Mattia Preti fa parte di quella generazione di artisti che, per tutto il Seicento, trasformò Napoli in un centro artistico di assoluto livello nel panorama nazionale. Insieme a tanti suoi illustri colleghi (Giordano, Spagnoletto, Battistello e ovviamente il grande Caravaggio), lasciò un segno indelebile nella città partenopea, diventando un protagonista della pittura di quel secolo. Un Cavaliere che impartiva lezioni a suon di… pennello!
Mattia Preti, le origini
Mattia Preti nasce il 24 febbraio 1613 a Taverna, città calabrese nell’attuale provincia di Catanzaro. In giovanissima età parte per Roma in compagnia del fratello Gregorio, anche lui pittore.
Ed è proprio nella capitale che inizia a formare la sua pittura. Si confronta con i modelli dei grandi maestri, più o meno vicino a lui nel tempo (Raffaello, Annibale Carracci, Guercino e tanti altri, anche stranieri) ma anche con le statue classiche che si potevano ammirare nella Roma aristocratica e papale. Ciò gli permette di maturare uno stile pittorico tutto suo.

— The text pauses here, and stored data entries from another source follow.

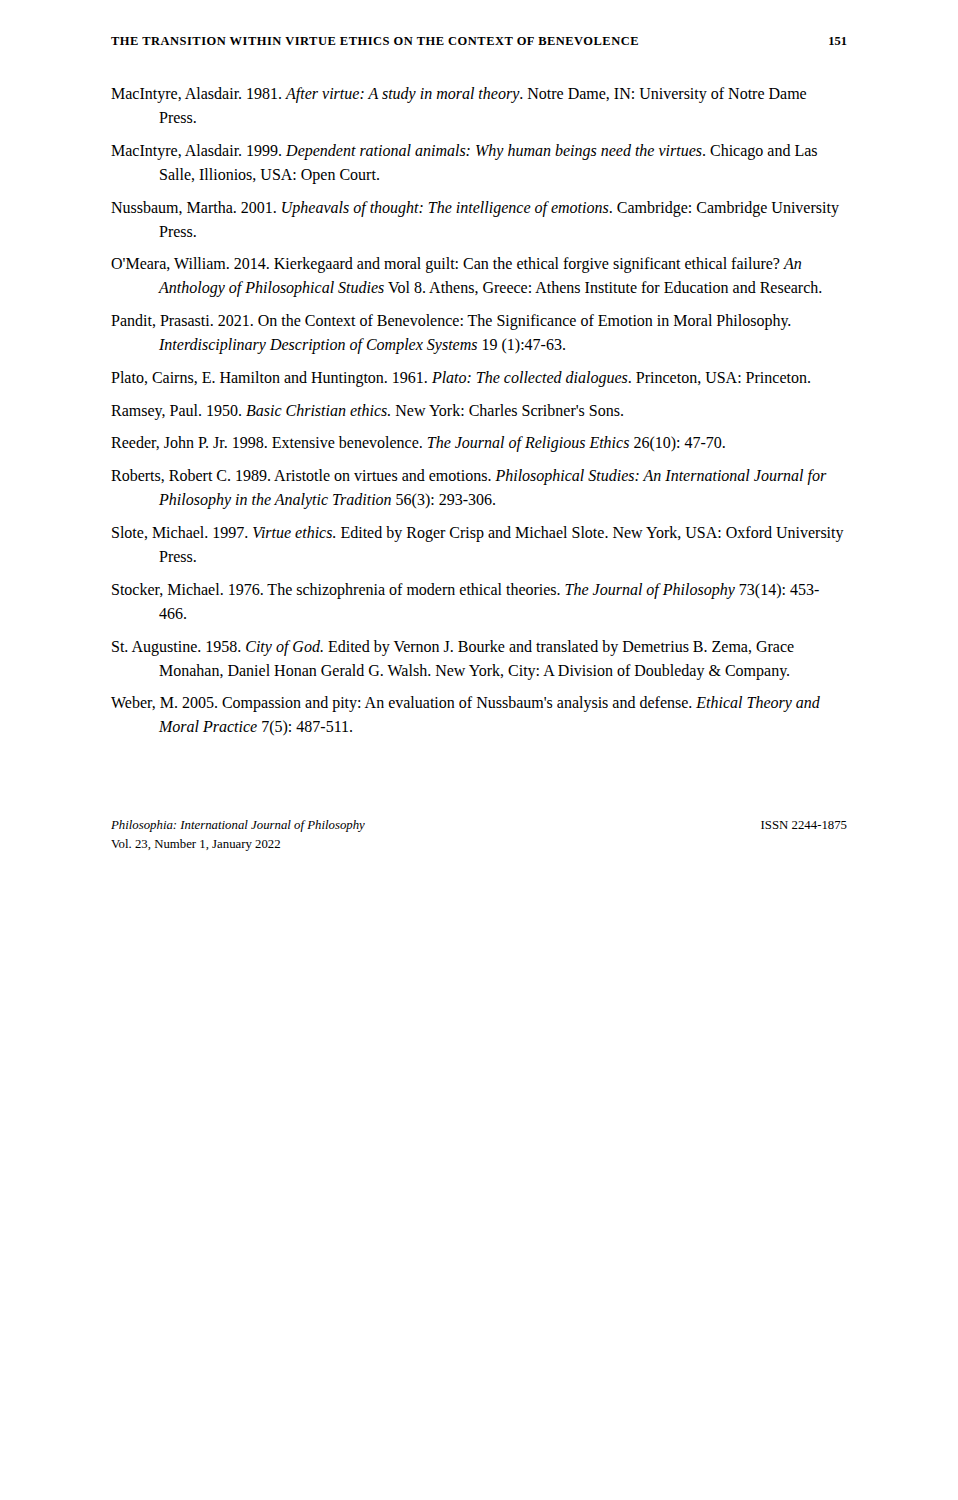The Transition within Virtue Ethics on the Context of Benevolence 151
MacIntyre, Alasdair. 1981. After virtue: A study in moral theory. Notre Dame, IN: University of Notre Dame Press.
MacIntyre, Alasdair. 1999. Dependent rational animals: Why human beings need the virtues. Chicago and Las Salle, Illionios, USA: Open Court.
Nussbaum, Martha. 2001. Upheavals of thought: The intelligence of emotions. Cambridge: Cambridge University Press.
O'Meara, William. 2014. Kierkegaard and moral guilt: Can the ethical forgive significant ethical failure? An Anthology of Philosophical Studies Vol 8. Athens, Greece: Athens Institute for Education and Research.
Pandit, Prasasti. 2021. On the Context of Benevolence: The Significance of Emotion in Moral Philosophy. Interdisciplinary Description of Complex Systems 19 (1):47-63.
Plato, Cairns, E. Hamilton and Huntington. 1961. Plato: The collected dialogues. Princeton, USA: Princeton.
Ramsey, Paul. 1950. Basic Christian ethics. New York: Charles Scribner's Sons.
Reeder, John P. Jr. 1998. Extensive benevolence. The Journal of Religious Ethics 26(10): 47-70.
Roberts, Robert C. 1989. Aristotle on virtues and emotions. Philosophical Studies: An International Journal for Philosophy in the Analytic Tradition 56(3): 293-306.
Slote, Michael. 1997. Virtue ethics. Edited by Roger Crisp and Michael Slote. New York, USA: Oxford University Press.
Stocker, Michael. 1976. The schizophrenia of modern ethical theories. The Journal of Philosophy 73(14): 453-466.
St. Augustine. 1958. City of God. Edited by Vernon J. Bourke and translated by Demetrius B. Zema, Grace Monahan, Daniel Honan Gerald G. Walsh. New York, City: A Division of Doubleday & Company.
Weber, M. 2005. Compassion and pity: An evaluation of Nussbaum's analysis and defense. Ethical Theory and Moral Practice 7(5): 487-511.
Philosophia: International Journal of Philosophy
Vol. 23, Number 1, January 2022
ISSN 2244-1875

Nel 1640 Mattia Preti apre la sua bottega, acquisendo sempre più notorietà. Gira molto per l’Italia e anche fuori, arrivando fino a Malta, come fece il grande Caravaggio.
A Roma, insieme al fratello Gregorio, riceve diverse commissioni. Giunge a Napoli nella metà degli anni ’50 del ‘600, potendo contare sull’appoggio della famiglia Schipani.

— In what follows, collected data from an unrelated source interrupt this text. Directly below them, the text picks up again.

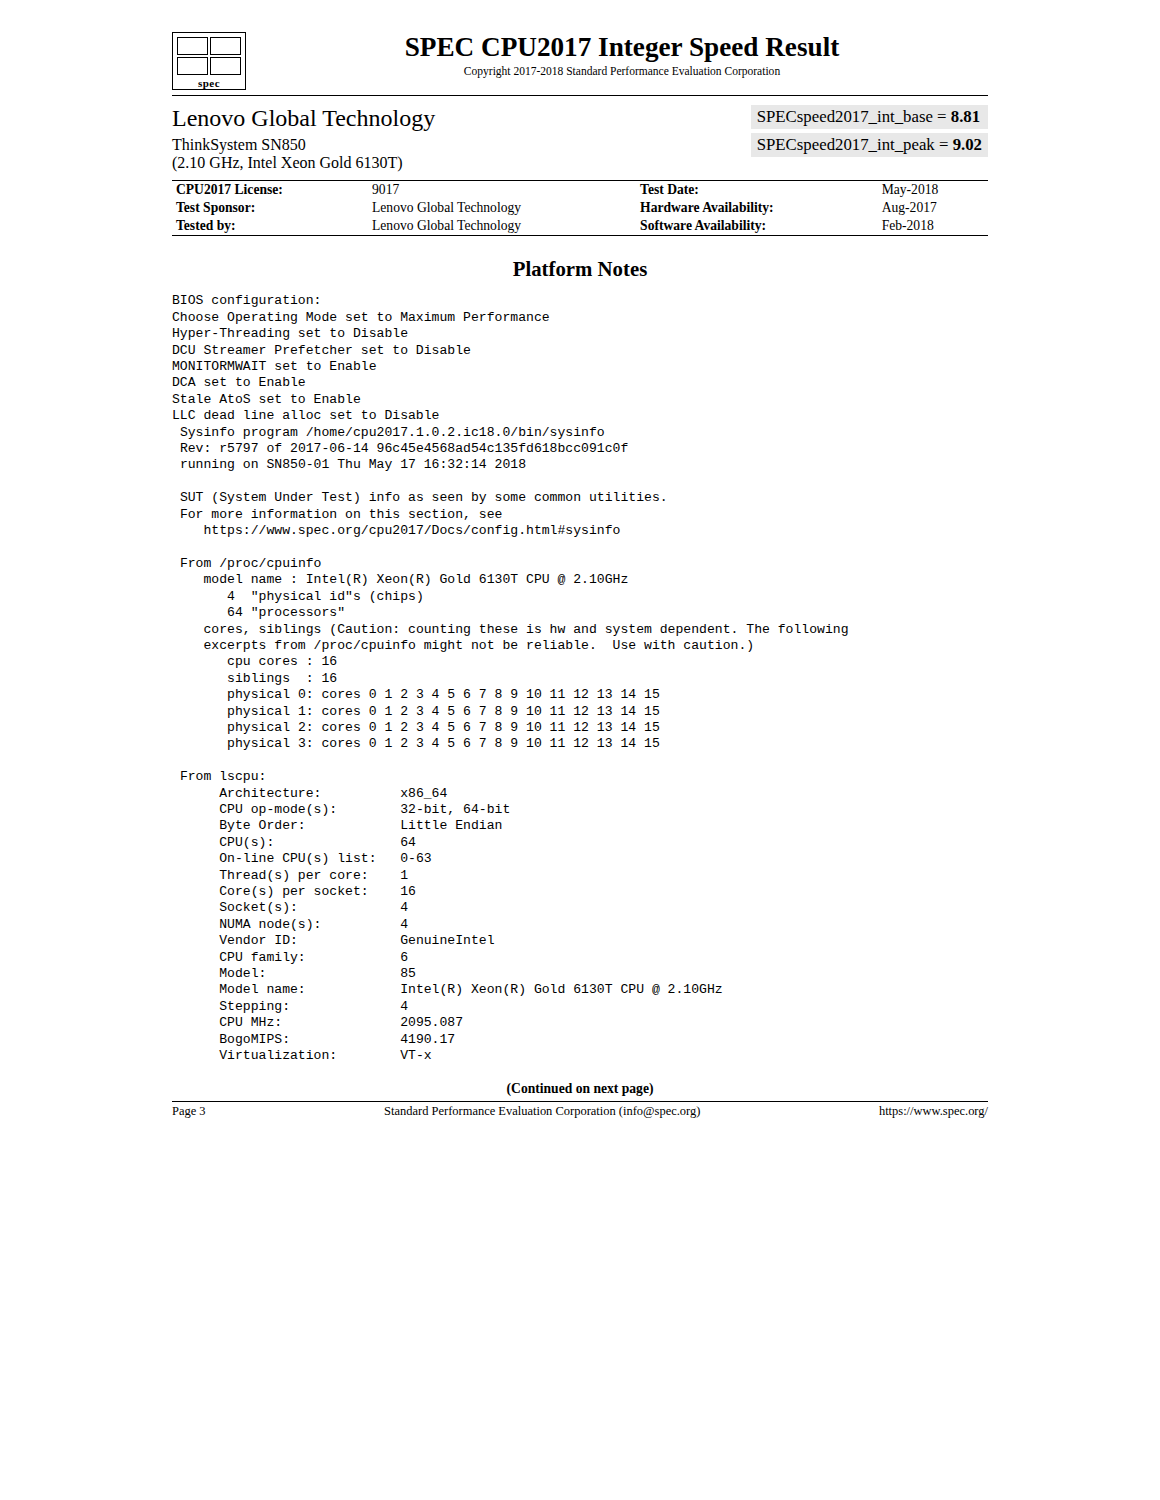spec
SPEC CPU2017 Integer Speed Result
Copyright 2017-2018 Standard Performance Evaluation Corporation
Lenovo Global Technology
ThinkSystem SN850 (2.10 GHz, Intel Xeon Gold 6130T)
SPECspeed2017_int_base = 8.81
SPECspeed2017_int_peak = 9.02
| CPU2017 License: | 9017 | Test Date: | May-2018 |
| Test Sponsor: | Lenovo Global Technology | Hardware Availability: | Aug-2017 |
| Tested by: | Lenovo Global Technology | Software Availability: | Feb-2018 |
Platform Notes
BIOS configuration:
Choose Operating Mode set to Maximum Performance
Hyper-Threading set to Disable
DCU Streamer Prefetcher set to Disable
MONITORMWAIT set to Enable
DCA set to Enable
Stale AtoS set to Enable
LLC dead line alloc set to Disable
 Sysinfo program /home/cpu2017.1.0.2.ic18.0/bin/sysinfo
 Rev: r5797 of 2017-06-14 96c45e4568ad54c135fd618bcc091c0f
 running on SN850-01 Thu May 17 16:32:14 2018

 SUT (System Under Test) info as seen by some common utilities.
 For more information on this section, see
    https://www.spec.org/cpu2017/Docs/config.html#sysinfo

 From /proc/cpuinfo
    model name : Intel(R) Xeon(R) Gold 6130T CPU @ 2.10GHz
       4  "physical id"s (chips)
       64 "processors"
    cores, siblings (Caution: counting these is hw and system dependent. The following
    excerpts from /proc/cpuinfo might not be reliable.  Use with caution.)
       cpu cores : 16
       siblings  : 16
       physical 0: cores 0 1 2 3 4 5 6 7 8 9 10 11 12 13 14 15
       physical 1: cores 0 1 2 3 4 5 6 7 8 9 10 11 12 13 14 15
       physical 2: cores 0 1 2 3 4 5 6 7 8 9 10 11 12 13 14 15
       physical 3: cores 0 1 2 3 4 5 6 7 8 9 10 11 12 13 14 15

 From lscpu:
      Architecture:          x86_64
      CPU op-mode(s):        32-bit, 64-bit
      Byte Order:            Little Endian
      CPU(s):                64
      On-line CPU(s) list:   0-63
      Thread(s) per core:    1
      Core(s) per socket:    16
      Socket(s):             4
      NUMA node(s):          4
      Vendor ID:             GenuineIntel
      CPU family:            6
      Model:                 85
      Model name:            Intel(R) Xeon(R) Gold 6130T CPU @ 2.10GHz
      Stepping:              4
      CPU MHz:               2095.087
      BogoMIPS:              4190.17
      Virtualization:        VT-x
(Continued on next page)
Page 3 Standard Performance Evaluation Corporation (info@spec.org) https://www.spec.org/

Un “Cavaliere Calabrese” a Napoli
Mattia Preti viene chiamato anche “Cavaliere Calabrese“. Questo soprannome si spiega in parte con la sua origine, e in parte con la nomina a cavaliere impartita dal papà Urbano VIII negli anni in cui il pittore lavora a Roma.
Secondo alcune fonti, Mattia Preti fino a 26 anni veniva indicato anche come il “napoletano“. Non perché lavorasse a Napoli (o meglio, non ancora! Giunge nella capitale partenopea solo successivamente) ma perché all’epoca la sua città natale Taverna faceva parte dei Viceregno spagnolo di Napoli.

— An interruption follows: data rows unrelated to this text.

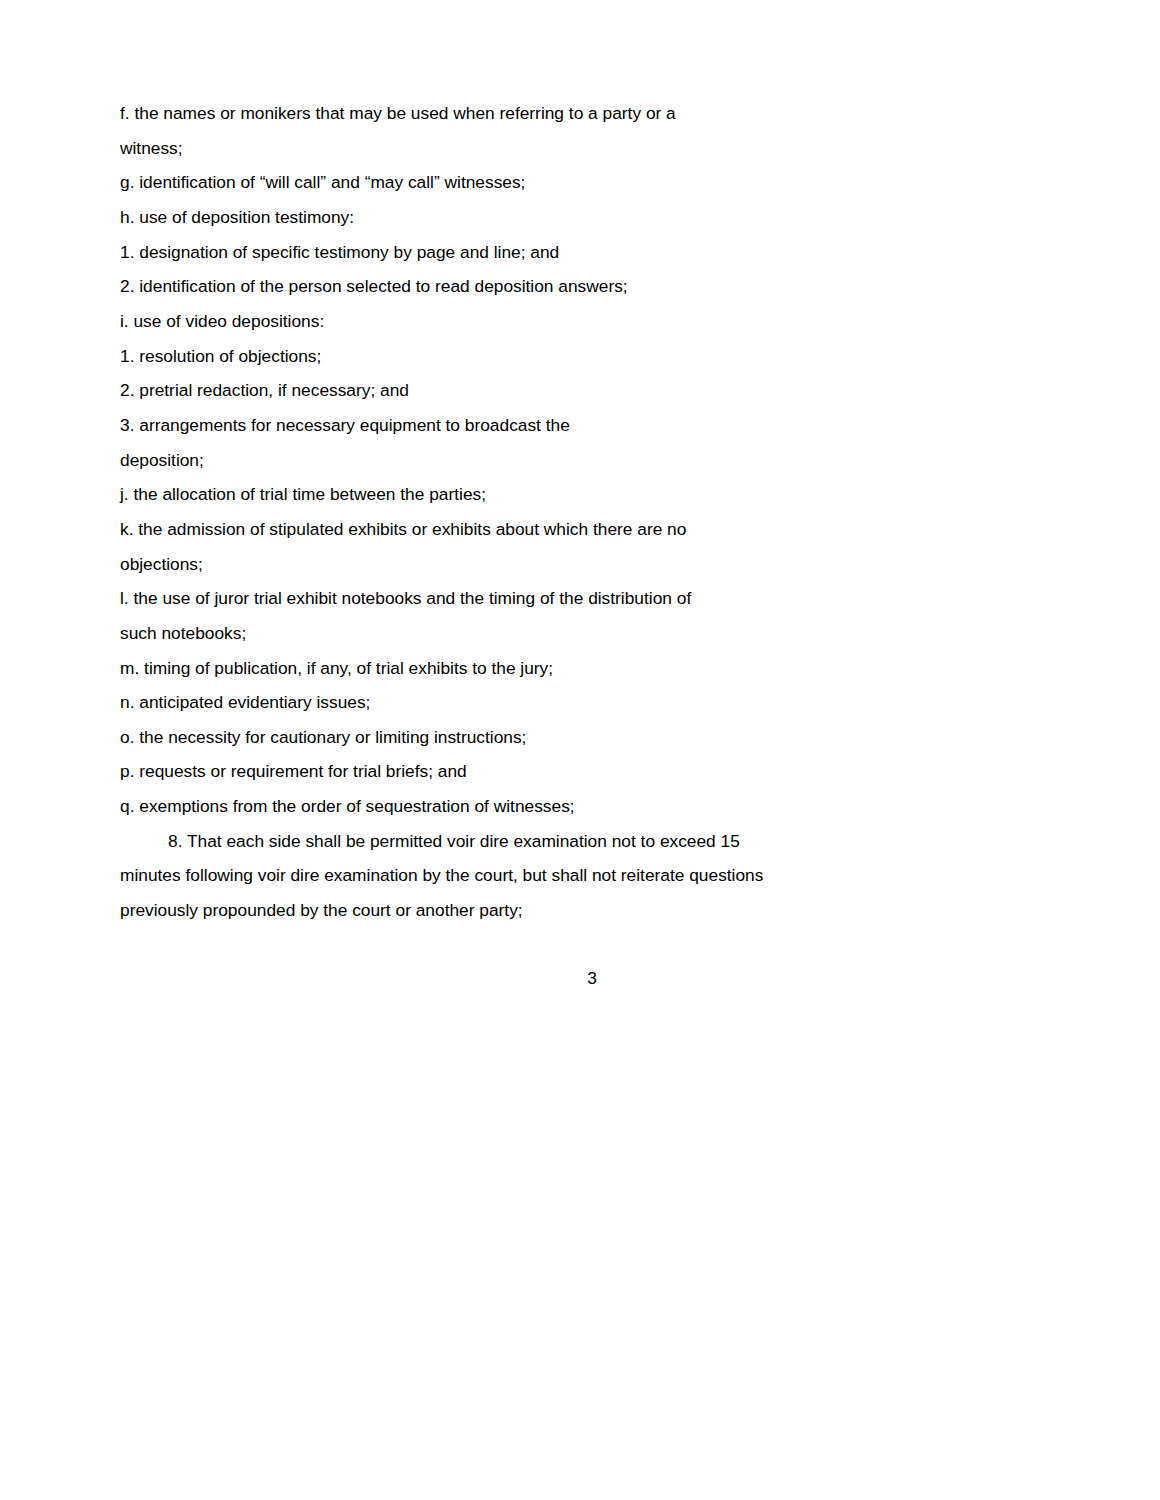f. the names or monikers that may be used when referring to a party or a
witness;
g. identification of “will call” and “may call” witnesses;
h. use of deposition testimony:
1. designation of specific testimony by page and line; and
2. identification of the person selected to read deposition answers;
i. use of video depositions:
1. resolution of objections;
2. pretrial redaction, if necessary; and
3. arrangements for necessary equipment to broadcast the
deposition;
j. the allocation of trial time between the parties;
k. the admission of stipulated exhibits or exhibits about which there are no
objections;
l. the use of juror trial exhibit notebooks and the timing of the distribution of
such notebooks;
m. timing of publication, if any, of trial exhibits to the jury;
n. anticipated evidentiary issues;
o. the necessity for cautionary or limiting instructions;
p. requests or requirement for trial briefs; and
q. exemptions from the order of sequestration of witnesses;
8. That each side shall be permitted voir dire examination not to exceed 15
minutes following voir dire examination by the court, but shall not reiterate questions
previously propounded by the court or another party;
3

Il soggiorno napoletano di Mattia Preti non fu molto lungo. Molto probabilmente giunge a Napoli nel 1656, dopo una serie di peregrinazioni in giro per l’Italia. Per alcuni il suo primo incontro con la città avviene invece qualche anno prima.
Nonostante la sua breve sosta a Napoli, l’esperienza di Mattia Preti a Napoli è considerata da molti studiosi come una delle più felici di quegli anni, lasciando un segno tangibile in città.
Tra le commissioni più celebri, ma purtroppo oggi perdute, rientra un ciclo di sette affreschi commissionato dalla Confraternita degli Eletti, da collocare sulle sette porte della città. A seguito della terribile peste che colpisce la città in quegli anni, si decide di eseguire una serie di affreschi devozionali con protagonisti i santi protettori della città. Come si può notare da un bozzetto oggi conservato a Capodimonte, i soggetti sacri sono spesso attorniati da una serie di toccanti episodi di sofferenza e di umana pietà.
Ma le commissioni napoletano che Mattia Preti riceve sono numerose, e molte delle sue opere si trovano sia all’interno dei musei che nelle chiese cittadine. Tra queste vanno citate le tele incastonate al soffitto della navata e della crociera della chiesa di San Pietro a Maiella, nel centro storico della città.
A Napoli Mattia Preti lasciò un segno duraturo (testimoniato anche dalla presenza di due sue discepoli: Domenico Viola e Giuseppe Trombatore!). Un’eredità che solo i grandi artisti hanno il privilegio di consegnare ai posteri.
Fonti
- P. De Vecchi – E. Cerchiari, Arte nel tempo. Dalla crisi della Maniera al Rococò, Bompiani, 2004;
- G. Bora – G. Fiaccadori – A. Negri, I luoghi dell’arte. Dalla Controriforma all’Impressionismo, Electa 2010;
- AA.VV. – Caravaggio e Mattia Preti a Taverna: un confronto possibile, Gangemi 2015;
- V. Napolillo – Mattia Preti. Artefice del Seicento, Edizioni Orizzontali Meridionali 2013.